▸ **Exercise**: Can you revise these records so that "locality" becomes "site", keeping everything else the same and leaving out the pictures?
※
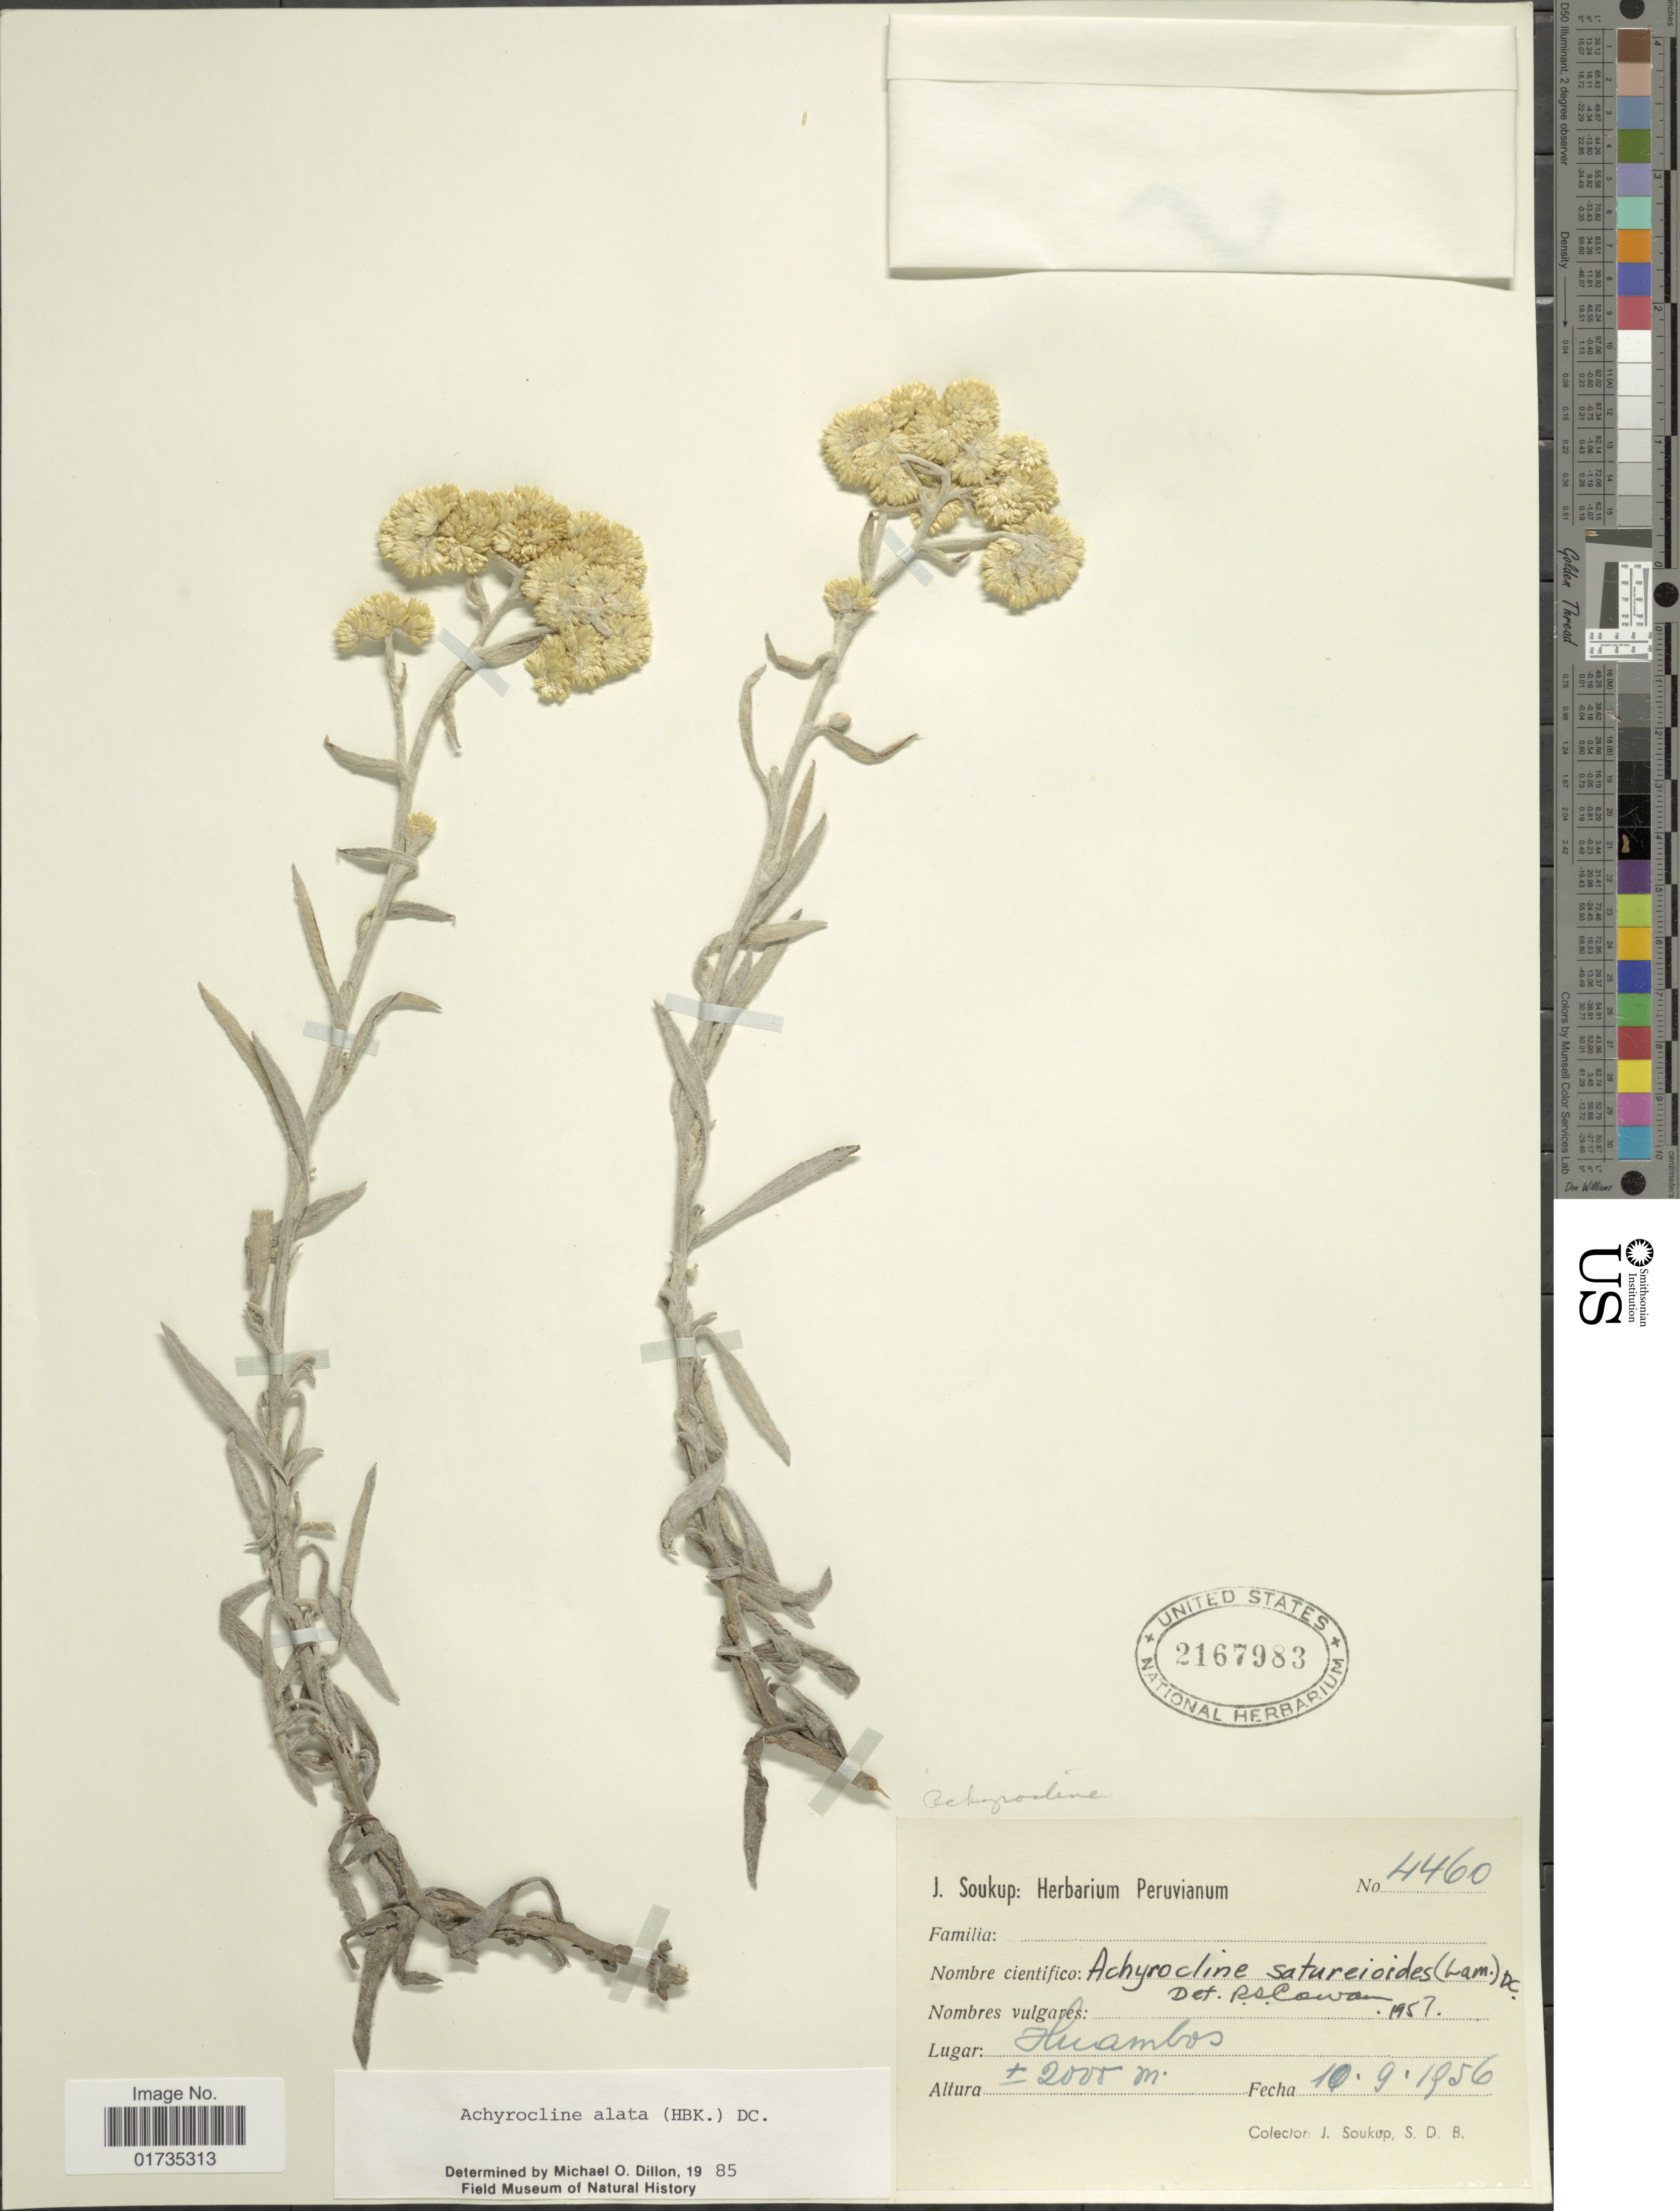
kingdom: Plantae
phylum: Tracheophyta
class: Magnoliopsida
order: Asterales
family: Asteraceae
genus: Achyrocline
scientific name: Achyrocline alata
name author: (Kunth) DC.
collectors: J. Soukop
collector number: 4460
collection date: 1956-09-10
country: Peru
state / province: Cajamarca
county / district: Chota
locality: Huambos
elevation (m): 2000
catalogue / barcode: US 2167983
※
▸ **Exercise output**:
kingdom: Plantae
phylum: Tracheophyta
class: Magnoliopsida
order: Asterales
family: Asteraceae
genus: Achyrocline
scientific name: Achyrocline alata
name author: (Kunth) DC.
collectors: J. Soukop
collector number: 4460
collection date: 1956-09-10
country: Peru
state / province: Cajamarca
county / district: Chota
site: Huambos
elevation (m): 2000
catalogue / barcode: US 2167983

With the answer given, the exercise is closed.